*** Opening of TEXT SHOWN ***

Interaction of tryptophan metabolites with the human aryl hydrocarbon
receptor in silico: tryptophan as antagonist and failure of kynurenine
to dock
Abstract
It is almost universally thought that modulation of immune function by
tryptophan (Trp) metabolites involves activation of the aryl hydrocarbon
receptor (AhR) mainly by kynurenine (Kyn), based on enhanced expression
of cytochrome P-450 enzymes and their increased activities in cell
systems and in vivo. However, DiNatale et al. (Toxicol. Sci. 2010; 115:
89-97) reported the failure of Kyn at 10 M to activate the AhR, whereas
a similar concentration of kynurenic acid (KA) was effective. The recent
study by Solvay et al (J Immunother Cancer 2023; 11: e006728) called
into question the direct link between Kyn and the AhR and demonstrated
down regulation of the AhR by Trp. In the present study, we have
performed for the first time molecular docking in silico to the human
AhR of the above and a range of other Trp metabolites produced in the
various degradative pathways and by gut microbiota. We demonstrate that,
of 29 Trp metabolites, only Kyn and 3-hydroxykynurenine fail to dock to
the AhR and propose that AhR activation by Kyn is an indirect effect
mediated by KA. The strongest docking is observed with FICZ
(6-Formylindolo[3,2-b]carbazole), cinnabarinic acid,
5-hydroxytryptophan, N-acetyl serotonin and indol-3-yllactic acid. We
propose that Trp, which docks strongly to the AhR is an AhR antagonist.
Differences in AhR activation by Trp metabolites in cell systems and in
vivo may be determined by the prevailing physiological conditions. The
strong docking of 5-hydroxyindoles to the AhR may underpin the effects
of serotonin pathway metabolites on biological processes.

*** Close of TEXT SHOWN ***
*** Opening of RECORD EXCERPTS ***

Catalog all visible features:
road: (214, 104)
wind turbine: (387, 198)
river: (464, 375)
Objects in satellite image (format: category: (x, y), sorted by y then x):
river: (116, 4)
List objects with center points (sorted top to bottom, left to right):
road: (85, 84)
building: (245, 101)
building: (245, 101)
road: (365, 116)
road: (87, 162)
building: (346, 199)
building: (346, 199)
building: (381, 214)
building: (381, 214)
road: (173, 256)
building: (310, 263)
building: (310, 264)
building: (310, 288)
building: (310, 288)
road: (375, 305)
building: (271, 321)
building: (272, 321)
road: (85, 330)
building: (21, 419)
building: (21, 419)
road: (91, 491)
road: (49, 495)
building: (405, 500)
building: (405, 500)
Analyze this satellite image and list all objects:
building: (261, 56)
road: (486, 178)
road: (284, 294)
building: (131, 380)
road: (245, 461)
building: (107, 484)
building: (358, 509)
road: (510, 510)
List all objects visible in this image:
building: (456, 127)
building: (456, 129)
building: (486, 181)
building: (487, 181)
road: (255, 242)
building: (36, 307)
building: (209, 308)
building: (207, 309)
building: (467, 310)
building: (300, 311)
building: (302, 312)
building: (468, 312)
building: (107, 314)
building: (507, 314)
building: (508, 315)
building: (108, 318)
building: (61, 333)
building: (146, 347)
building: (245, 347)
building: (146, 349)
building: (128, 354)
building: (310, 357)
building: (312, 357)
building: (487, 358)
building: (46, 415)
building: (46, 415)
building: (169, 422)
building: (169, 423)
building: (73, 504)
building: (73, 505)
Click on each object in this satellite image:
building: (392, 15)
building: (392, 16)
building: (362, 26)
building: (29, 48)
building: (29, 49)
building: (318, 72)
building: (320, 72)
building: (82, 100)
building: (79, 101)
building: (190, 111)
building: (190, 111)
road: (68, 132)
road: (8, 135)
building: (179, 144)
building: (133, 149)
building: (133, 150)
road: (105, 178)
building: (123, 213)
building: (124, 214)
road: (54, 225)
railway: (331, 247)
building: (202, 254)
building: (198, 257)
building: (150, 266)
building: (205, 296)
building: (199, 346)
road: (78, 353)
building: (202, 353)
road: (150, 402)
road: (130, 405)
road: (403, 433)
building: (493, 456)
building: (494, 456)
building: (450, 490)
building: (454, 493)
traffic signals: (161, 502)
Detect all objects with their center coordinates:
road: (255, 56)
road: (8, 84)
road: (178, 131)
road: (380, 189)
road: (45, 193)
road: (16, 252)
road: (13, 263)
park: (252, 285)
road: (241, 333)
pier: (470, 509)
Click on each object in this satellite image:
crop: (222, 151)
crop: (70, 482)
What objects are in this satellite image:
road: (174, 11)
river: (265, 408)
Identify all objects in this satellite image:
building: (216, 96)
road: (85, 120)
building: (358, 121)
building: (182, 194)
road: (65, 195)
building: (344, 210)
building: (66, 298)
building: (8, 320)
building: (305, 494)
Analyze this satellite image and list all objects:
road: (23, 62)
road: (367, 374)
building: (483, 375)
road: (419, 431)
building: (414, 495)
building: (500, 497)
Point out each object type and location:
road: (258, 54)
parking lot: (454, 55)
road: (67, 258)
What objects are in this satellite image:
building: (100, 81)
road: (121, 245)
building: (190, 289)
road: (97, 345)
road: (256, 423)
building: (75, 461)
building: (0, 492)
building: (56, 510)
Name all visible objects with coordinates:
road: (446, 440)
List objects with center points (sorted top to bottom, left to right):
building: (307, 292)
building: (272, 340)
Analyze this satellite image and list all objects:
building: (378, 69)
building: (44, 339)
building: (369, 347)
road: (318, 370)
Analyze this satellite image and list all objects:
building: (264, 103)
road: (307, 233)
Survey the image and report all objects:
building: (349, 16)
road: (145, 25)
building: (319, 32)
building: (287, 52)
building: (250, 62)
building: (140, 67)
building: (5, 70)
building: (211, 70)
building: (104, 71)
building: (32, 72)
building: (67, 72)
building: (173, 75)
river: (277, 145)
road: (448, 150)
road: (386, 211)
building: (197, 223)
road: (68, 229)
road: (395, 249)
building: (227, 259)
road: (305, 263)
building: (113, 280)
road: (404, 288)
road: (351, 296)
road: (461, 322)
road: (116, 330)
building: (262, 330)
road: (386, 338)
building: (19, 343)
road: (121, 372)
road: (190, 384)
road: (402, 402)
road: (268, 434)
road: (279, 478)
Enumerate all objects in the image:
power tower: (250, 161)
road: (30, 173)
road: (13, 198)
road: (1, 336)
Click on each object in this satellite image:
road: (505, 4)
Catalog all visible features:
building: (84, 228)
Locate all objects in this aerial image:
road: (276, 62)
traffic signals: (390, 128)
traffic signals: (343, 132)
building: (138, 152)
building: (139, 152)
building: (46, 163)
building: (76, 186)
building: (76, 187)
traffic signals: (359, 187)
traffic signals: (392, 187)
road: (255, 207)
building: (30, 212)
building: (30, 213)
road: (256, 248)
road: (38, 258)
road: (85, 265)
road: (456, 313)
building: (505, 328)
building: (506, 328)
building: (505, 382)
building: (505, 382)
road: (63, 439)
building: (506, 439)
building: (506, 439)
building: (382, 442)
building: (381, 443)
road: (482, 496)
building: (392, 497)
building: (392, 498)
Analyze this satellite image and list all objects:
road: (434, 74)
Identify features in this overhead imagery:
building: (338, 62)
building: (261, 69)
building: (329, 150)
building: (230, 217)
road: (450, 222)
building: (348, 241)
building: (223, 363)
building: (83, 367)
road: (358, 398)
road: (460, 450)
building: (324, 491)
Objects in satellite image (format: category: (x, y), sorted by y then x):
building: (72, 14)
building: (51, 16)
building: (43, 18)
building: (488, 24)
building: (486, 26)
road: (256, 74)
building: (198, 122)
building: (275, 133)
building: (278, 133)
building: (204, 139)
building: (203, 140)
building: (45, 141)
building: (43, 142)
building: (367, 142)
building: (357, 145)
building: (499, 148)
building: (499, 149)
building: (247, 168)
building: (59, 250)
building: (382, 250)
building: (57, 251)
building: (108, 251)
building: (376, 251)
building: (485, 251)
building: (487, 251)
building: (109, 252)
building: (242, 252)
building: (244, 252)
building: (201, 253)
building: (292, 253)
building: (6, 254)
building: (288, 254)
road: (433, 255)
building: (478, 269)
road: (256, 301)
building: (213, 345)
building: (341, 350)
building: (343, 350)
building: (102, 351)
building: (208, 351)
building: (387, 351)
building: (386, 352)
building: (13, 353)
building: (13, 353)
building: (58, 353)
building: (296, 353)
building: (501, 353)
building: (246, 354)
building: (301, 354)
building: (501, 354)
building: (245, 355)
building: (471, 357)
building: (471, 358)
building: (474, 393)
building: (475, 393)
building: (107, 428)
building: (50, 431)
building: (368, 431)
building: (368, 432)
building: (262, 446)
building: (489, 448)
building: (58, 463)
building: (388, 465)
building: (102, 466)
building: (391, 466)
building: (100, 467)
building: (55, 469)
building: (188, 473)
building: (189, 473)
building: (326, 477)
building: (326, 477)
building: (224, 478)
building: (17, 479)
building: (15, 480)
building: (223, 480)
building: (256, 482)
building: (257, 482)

*** Close of RECORD EXCERPTS ***

→ EXERCISE DIRECTIONS
For each statement, say whether it agrees with the abstract on tryptophan metabolites, giving yes or no along with the deciding words of the abstract, quoted exactly. (a) Kyn and 3-hydroxykynurenine are the only two of the 29 Trp metabolites that fail to dock to the AhR. (b) The authors propose that Trp acts as an AhR agonist. (c) Cinnabarinic acid is one of the metabolites with the strongest docking.

→ SOLUTION
(a) Yes: "of 29 Trp metabolites, only Kyn and 3-hydroxykynurenine fail to dock to the AhR"
(b) No: "We propose that Trp, which docks strongly to the AhR is an AhR antagonist."
(c) Yes: "The strongest docking is observed with FICZ (6-Formylindolo[3,2-b]carbazole), cinnabarinic acid"